Some of the reasons for the doubt include the testimony of a Russell Park employee who arrived on the scene 15 minutes after the alleged splashdown. He said the brightness of the object fluctuated, brightening and dimming alternately. A volunteer fireman backed up the statement, and said that the object he saw glowing in the pond could not have been the railroad lantern which was retrieved by police the next day. Police had tried to hook the thing into a net on the end of a long pole on Sunday, the 10th, but had no luck. A policeman, speaking "off the record," said that what he saw in the water could not have been a railroad lantern.

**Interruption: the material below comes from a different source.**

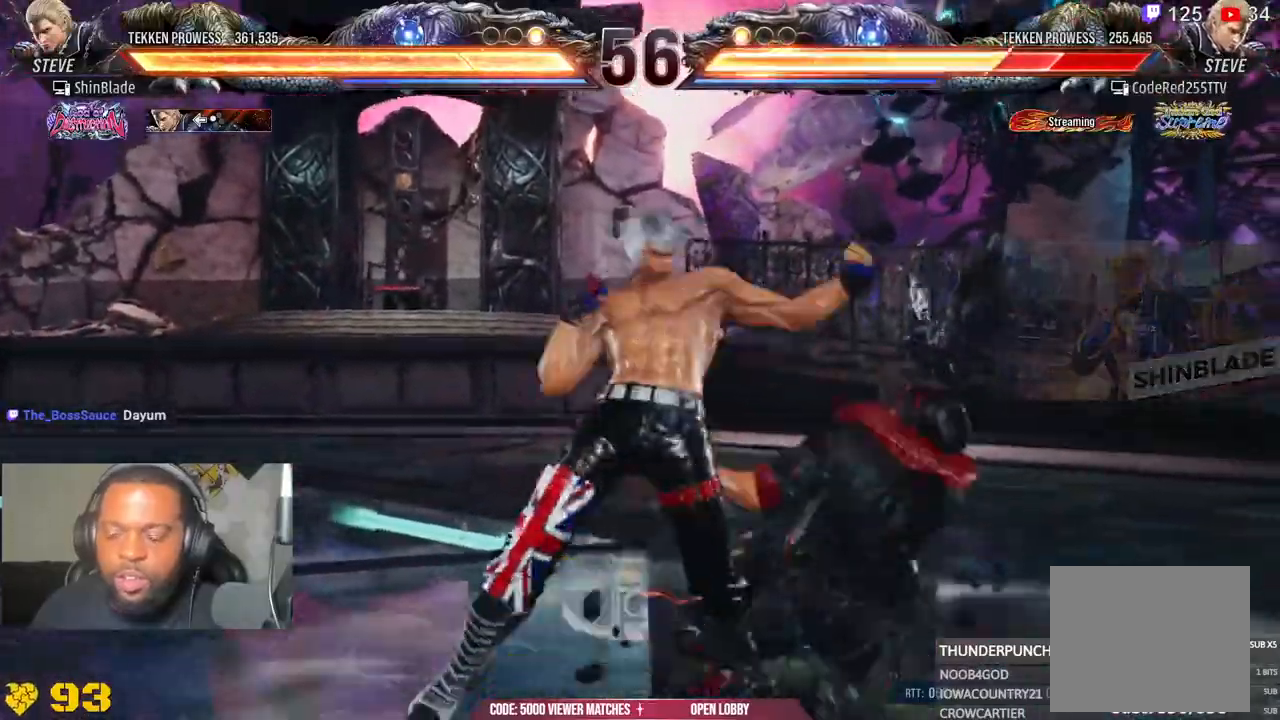
{"buttons": ["R1"], "left_stick": "center", "right_stick": "center", "events": [[67, "DPAD_RIGHT", "up"], [133, "SQUARE", "up"], [317, "R1", "down"], [400, "R1", "up"], [483, "R1", "down"]]}
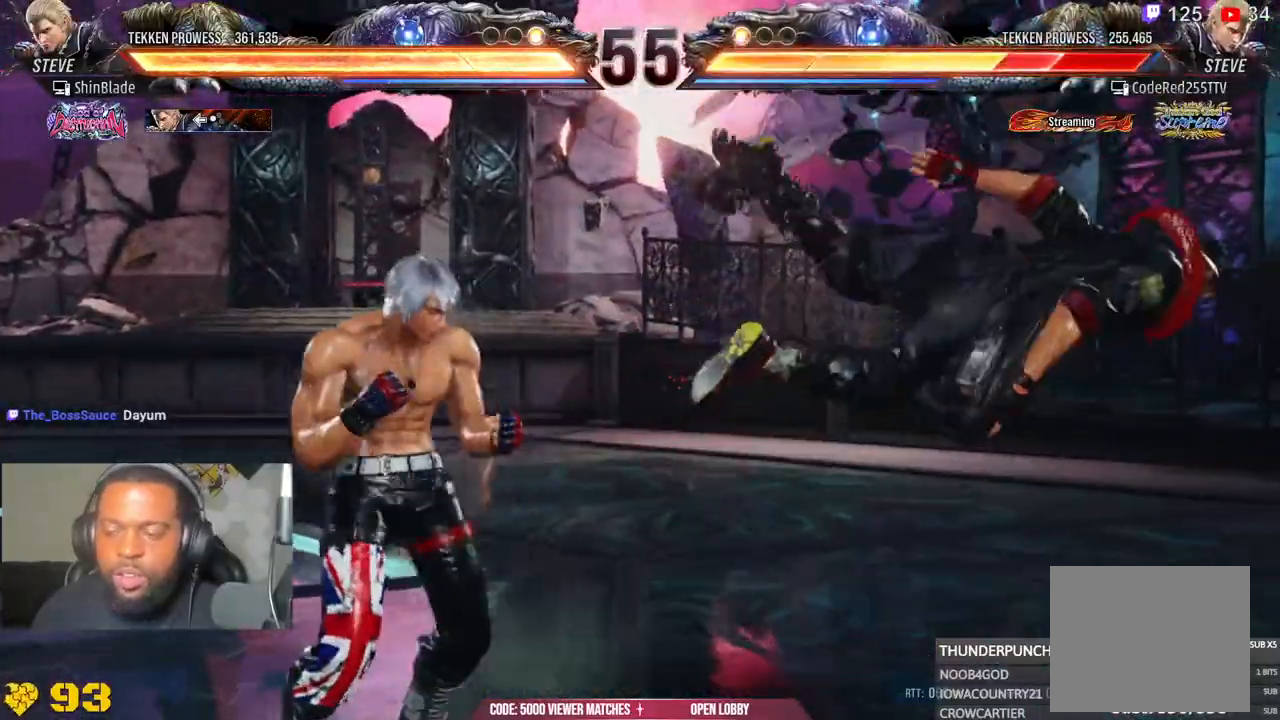
{"buttons": ["R1"], "left_stick": "center", "right_stick": "center", "events": [[100, "R1", "up"], [150, "R1", "down"], [283, "R1", "up"], [300, "R1", "down"]]}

Other points which lend doubt were the facts that a scuba diver from New York State retrieved the lantern, his wife said she would not comment when asked whether he had been requested to go to Carbondale by authorities there, and a police scuba diving team as well as divers from the Wallenpaupack Scuba Club (located in Carbondale) were not asked to search for the lantern.
A Carbondale merchant who sells lanterns such as that retrieved from the pond said the lantern couldn't have stayed lit for nine hours (from the time it was seen to come down until it was retrieved). Consequently, a large number of people in the Carbondale area doubt that the police retrieved the real source of the glow.